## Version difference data
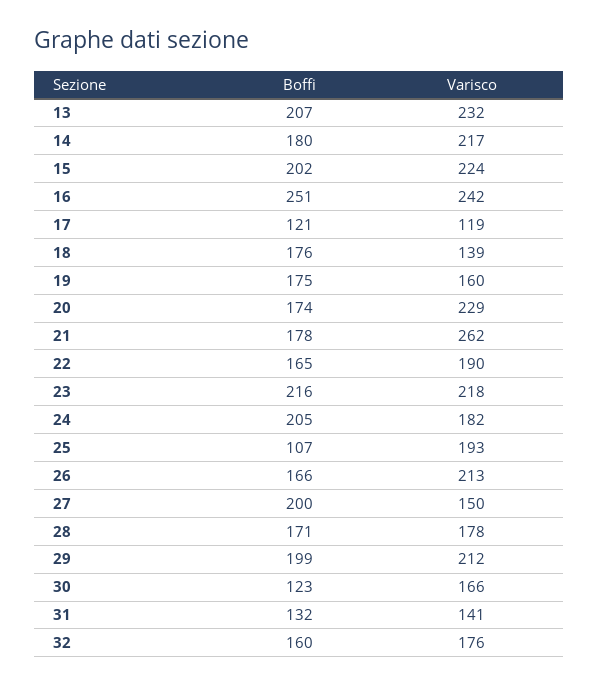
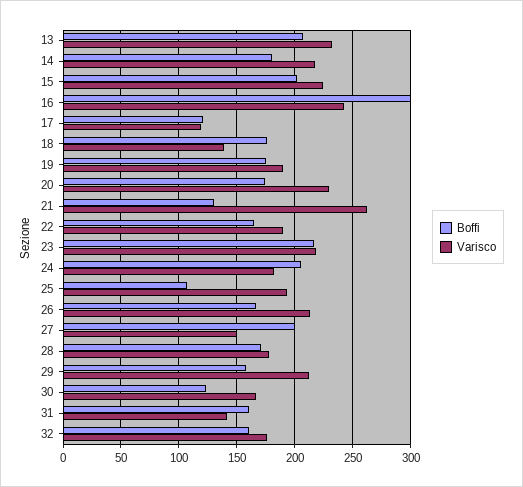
Boffi, 16: 251 -> 300
Varisco, 19: 160 -> 190
Boffi, 21: 178 -> 130
Boffi, 29: 199 -> 160
Boffi, 31: 132 -> 160

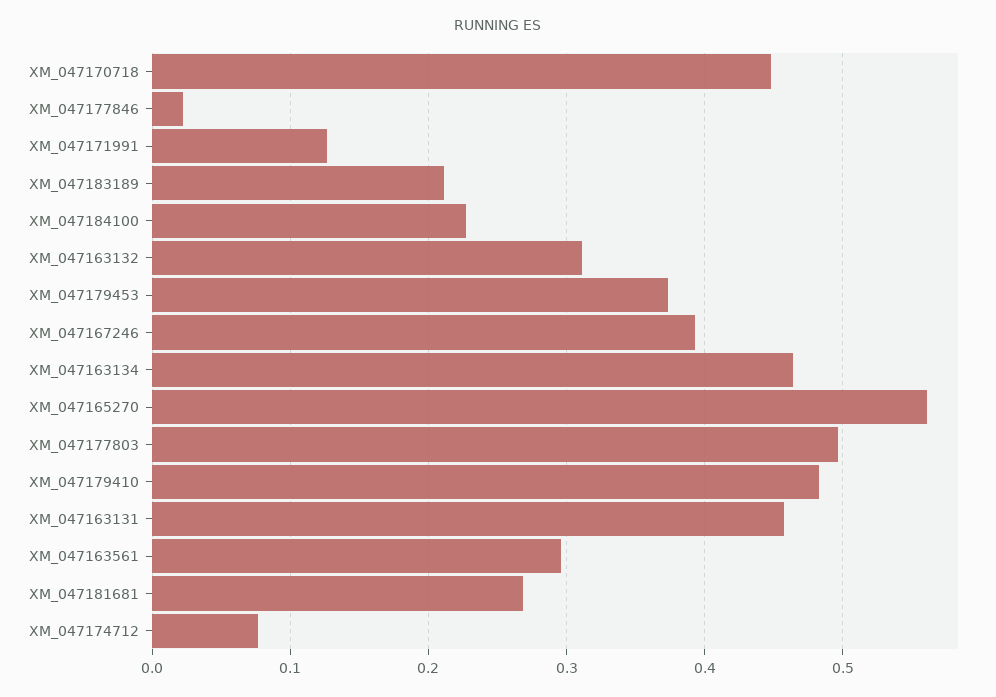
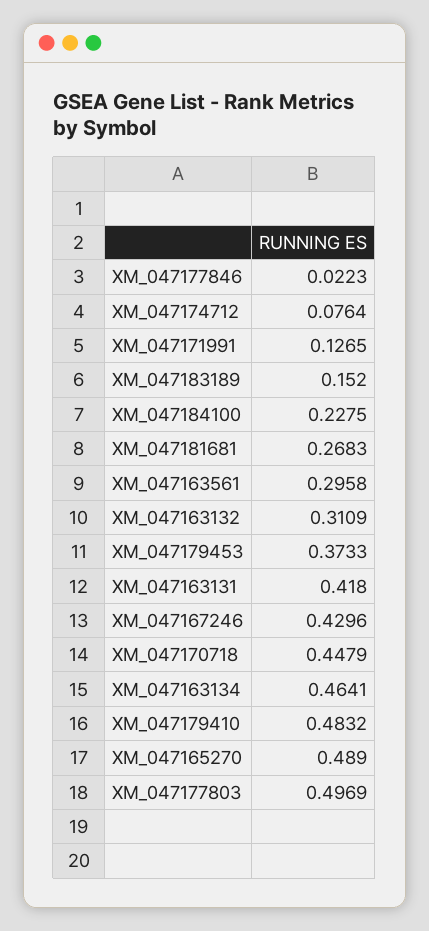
XM_047183189: 0.21 -> 0.152
XM_047167246: 0.39 -> 0.4296
XM_047165270: 0.56 -> 0.489
XM_047163131: 0.46 -> 0.418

## WHAT IS NEEDED
Nothing but an exact repeat of the records, pictures excluded, belongs in the answer.

## OUTPUT OF THE TASK
Boffi, 16: 251 -> 300
Varisco, 19: 160 -> 190
Boffi, 21: 178 -> 130
Boffi, 29: 199 -> 160
Boffi, 31: 132 -> 160

XM_047183189: 0.21 -> 0.152
XM_047167246: 0.39 -> 0.4296
XM_047165270: 0.56 -> 0.489
XM_047163131: 0.46 -> 0.418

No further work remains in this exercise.